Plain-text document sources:
================================

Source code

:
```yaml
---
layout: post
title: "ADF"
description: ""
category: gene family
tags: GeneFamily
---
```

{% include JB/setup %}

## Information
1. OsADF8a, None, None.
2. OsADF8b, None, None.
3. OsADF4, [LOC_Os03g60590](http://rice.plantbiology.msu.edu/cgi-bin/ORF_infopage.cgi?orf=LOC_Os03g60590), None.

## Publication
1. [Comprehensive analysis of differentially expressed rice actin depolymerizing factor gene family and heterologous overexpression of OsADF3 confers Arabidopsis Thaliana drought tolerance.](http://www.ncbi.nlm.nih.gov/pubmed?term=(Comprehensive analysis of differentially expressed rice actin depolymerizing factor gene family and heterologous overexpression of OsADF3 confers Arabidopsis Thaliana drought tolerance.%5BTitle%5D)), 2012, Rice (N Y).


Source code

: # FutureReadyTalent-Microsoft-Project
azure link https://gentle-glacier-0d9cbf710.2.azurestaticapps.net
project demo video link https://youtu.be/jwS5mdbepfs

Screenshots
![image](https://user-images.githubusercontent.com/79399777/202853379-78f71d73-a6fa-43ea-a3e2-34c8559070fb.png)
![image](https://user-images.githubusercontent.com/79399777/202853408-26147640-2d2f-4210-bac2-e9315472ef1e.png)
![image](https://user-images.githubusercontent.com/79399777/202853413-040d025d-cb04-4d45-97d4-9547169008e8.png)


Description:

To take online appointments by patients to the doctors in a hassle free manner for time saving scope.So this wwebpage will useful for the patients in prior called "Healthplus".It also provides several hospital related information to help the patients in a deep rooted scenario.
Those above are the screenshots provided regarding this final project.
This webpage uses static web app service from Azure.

================================

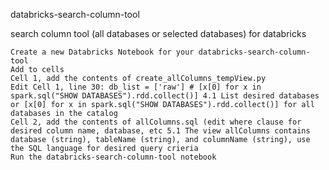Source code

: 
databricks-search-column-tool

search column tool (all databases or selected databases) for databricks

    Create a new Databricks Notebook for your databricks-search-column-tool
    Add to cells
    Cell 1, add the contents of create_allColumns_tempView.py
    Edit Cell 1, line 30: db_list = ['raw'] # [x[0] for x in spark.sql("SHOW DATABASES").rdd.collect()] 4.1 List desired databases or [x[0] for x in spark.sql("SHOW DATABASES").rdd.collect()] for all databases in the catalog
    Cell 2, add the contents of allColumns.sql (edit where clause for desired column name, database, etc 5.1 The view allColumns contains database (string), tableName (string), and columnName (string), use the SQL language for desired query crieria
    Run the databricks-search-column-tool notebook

================================

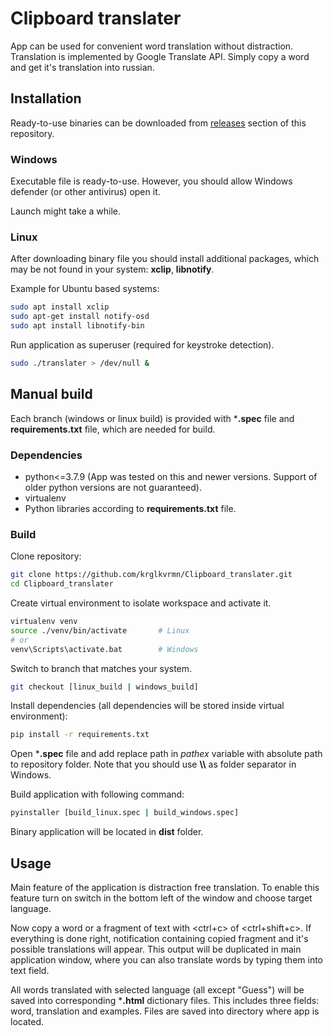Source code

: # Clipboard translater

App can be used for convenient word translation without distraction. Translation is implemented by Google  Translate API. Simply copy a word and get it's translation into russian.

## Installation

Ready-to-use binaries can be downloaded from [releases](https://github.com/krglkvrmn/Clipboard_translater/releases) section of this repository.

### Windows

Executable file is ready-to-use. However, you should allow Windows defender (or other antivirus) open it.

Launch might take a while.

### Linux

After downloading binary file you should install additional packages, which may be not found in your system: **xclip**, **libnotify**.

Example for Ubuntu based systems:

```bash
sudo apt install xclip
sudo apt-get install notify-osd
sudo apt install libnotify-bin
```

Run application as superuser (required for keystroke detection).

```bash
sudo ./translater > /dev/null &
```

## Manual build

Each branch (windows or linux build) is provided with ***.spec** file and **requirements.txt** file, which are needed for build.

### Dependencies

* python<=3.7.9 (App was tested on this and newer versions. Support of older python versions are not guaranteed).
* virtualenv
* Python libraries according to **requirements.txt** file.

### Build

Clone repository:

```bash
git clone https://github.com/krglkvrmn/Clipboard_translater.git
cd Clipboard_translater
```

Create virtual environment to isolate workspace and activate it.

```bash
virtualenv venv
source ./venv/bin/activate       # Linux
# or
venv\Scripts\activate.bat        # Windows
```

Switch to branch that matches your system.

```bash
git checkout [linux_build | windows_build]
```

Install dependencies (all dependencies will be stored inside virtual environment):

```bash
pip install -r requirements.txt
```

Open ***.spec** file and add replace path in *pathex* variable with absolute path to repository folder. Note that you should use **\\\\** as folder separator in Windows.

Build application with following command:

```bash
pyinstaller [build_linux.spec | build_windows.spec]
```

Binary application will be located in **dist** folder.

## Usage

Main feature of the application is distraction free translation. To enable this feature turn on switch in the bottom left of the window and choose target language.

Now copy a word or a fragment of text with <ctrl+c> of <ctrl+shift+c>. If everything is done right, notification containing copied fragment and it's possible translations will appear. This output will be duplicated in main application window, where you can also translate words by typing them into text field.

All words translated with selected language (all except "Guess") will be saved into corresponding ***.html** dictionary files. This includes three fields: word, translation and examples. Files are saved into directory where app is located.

================================

Problem details: Which of the lines in the data hold the string "language"? Report each of them by copying it.

Answer to this problem:
    Cell 2, add the contents of allColumns.sql (edit where clause for desired column name, database, etc 5.1 The view allColumns contains database (string), tableName (string), and columnName (string), use the SQL language for desired query crieria
Main feature of the application is distraction free translation. To enable this feature turn on switch in the bottom left of the window and choose target language.
All words translated with selected language (all except "Guess") will be saved into corresponding ***.html** dictionary files. This includes three fields: word, translation and examples. Files are saved into directory where app is located.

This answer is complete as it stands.